THE HAPPY-GO-LUCKY FUNERAL PARLOUR

Late in the afternoon, possibly the coldest London has seen this year, I headed for the second time in a month to Drury Lane.

I think it was Dickens’ Sketches By Boz in which I first read of Drury Lane in his essay, Gin-Shops:

“we will make for Drury-Lane, through the narrow streets and dirty courts which divide it from Oxford-street, and that classical spot adjoining the brewery at the bottom of Tottenham Court Road, best known to the initiated as the Rookery."

I would have been in high school in Kentucky when I read about gin shops, a rookery and the wretched houses teeming with the whole of humanity in its less than humane state. A setting so completely foreign to me, this Drury Lane, that my only point of reference would have been a little moonshine shack in the backwoods of our “dry” county.

How strange then that I set off with purpose the other day to discover what lay behind the ornately flanked door of the Happy-Go-Lucky Funeral Parlour on Drury Lane.



In vain I had already searched Google for a phone number, a website, something, anything I could use to contact them in advance to make an appointment. I had hopes of an interview with an undertaker who I’d already imagined as kind and respectful.  (If you don’t already know, I grew up in a funeral home.)

Nothing. I found no information whatsoever - this should have been a warning of some kind. What sort of funeral home doesn’t want to be found?

I arrived to find the entrance shuttered.


What a disappointment. I stood shivering for a few minutes before I walked away towards Longacre. Then I stopped halfway down the street. What a wimp, what a wuss I was. How silly to give up so quickly. I did an about-face, marched back and opened the door to a shop across the street from the Happy-Go-Lucky.

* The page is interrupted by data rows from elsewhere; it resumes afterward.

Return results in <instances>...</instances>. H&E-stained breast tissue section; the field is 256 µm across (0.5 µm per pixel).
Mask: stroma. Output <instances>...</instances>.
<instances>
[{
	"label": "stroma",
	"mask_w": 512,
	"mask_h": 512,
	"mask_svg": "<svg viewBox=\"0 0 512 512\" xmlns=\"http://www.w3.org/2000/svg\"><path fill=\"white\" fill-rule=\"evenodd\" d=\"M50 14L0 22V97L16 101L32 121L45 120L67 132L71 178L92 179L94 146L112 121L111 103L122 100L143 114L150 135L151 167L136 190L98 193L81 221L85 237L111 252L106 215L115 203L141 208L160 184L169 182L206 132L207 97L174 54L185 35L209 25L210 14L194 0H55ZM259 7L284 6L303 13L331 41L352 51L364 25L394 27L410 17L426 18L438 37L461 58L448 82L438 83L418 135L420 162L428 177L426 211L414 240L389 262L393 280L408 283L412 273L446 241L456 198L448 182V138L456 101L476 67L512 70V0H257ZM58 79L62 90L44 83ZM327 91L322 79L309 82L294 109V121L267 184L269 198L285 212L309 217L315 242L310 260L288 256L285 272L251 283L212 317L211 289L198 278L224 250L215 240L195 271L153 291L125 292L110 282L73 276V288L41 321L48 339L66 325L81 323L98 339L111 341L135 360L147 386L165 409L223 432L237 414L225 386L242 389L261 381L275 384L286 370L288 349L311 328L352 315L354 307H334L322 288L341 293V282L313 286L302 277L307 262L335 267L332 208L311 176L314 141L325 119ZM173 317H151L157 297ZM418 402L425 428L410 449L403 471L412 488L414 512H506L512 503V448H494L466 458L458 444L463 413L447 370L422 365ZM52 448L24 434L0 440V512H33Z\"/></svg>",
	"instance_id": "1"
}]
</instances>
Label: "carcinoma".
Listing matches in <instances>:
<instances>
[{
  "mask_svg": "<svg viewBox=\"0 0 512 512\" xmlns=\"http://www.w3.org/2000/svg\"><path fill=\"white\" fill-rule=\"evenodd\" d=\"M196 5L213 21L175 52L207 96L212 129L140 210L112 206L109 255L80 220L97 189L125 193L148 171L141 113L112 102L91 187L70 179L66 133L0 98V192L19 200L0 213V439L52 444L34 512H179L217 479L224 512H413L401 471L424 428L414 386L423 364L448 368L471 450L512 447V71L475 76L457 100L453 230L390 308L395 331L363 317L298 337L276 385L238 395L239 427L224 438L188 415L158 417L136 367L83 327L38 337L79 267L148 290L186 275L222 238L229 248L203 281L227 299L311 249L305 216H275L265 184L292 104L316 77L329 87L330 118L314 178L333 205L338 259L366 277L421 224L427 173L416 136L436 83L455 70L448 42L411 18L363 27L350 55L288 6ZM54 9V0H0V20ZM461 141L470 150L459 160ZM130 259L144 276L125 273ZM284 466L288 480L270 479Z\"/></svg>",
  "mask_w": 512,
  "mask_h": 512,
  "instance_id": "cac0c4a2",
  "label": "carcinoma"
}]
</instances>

Full to the brim with artist supplies, brushes sprouting from every corner, a young woman emerged from the back to greet me.

“I’m sorry to disturb you, but do you know anything about the funeral parlour across the street?”

“As a matter of fact, I just tried to Google them the other day and couldn’t find out a thing.”

“Yes, I tried that, too. Zero.”

“I’ve never even seen anyone come out of there,” she said.

“Oh, I have. On Valentine’s Day. I walked by with two friends and a man stepped out of the funeral parlour holding a broom. He wished us a Happy Valentine’s Day. That’s why I came back. Life does exist in there somewhere.”

She laughed.



 
I crossed the street and again had almost given up when I began to snoop around the restaurant next door to the Happy-Go-Lucky. There are velvet-cushioned seats, the kind that are normally tucked underneath a lady’s dressing table, framed in floral displays and set along the wall of the building. They looked forlorn outside in the cloudy cold. Overly dramatic arches of greenery created a covered path to the restaurant’s entrance.

I stepped inside and was immediately visually accosted by the lavish décor. It was late afternoon, before the magic of the light of the numerous chandeliers struck the glassware. The tired, cheap designs and gimmicks were apparent; a mix of Gothic, Rococo and others I didn’t recognize. It looked like the morning after of a bacchanalia of decorators. Then it struck me that the murals bore a curious similarity to the painting above the funeral parlour’s entrance.



It was quiet in the restaurant, no customers yet filled the elaborate balcony seating, the opera boxes, or the long tables set for the evening – the place was huge. A waiter approached and when he heard my questions he referred me to yet another waiter who finally introduced me to the hostess. An older woman who had been sitting in a dark corner watching me rose and made her way toward me.

“Do you know anything about the funeral home next door?”

“No, no,” she said in a thick accent that I couldn’t quite place, her language formal. “It is not a funeral home. It is our office.”

“Ah. I see. Why, then? Why do you advertise it as a funeral home?”

“It is just a joke. We think it is funny. You know, most funeral homes – they are so serious.”

I began to feel a bit sour.

I put my gloves back on and as I did so these were her last words to me:

“Please do not die in here. We will not be able to take care of you.”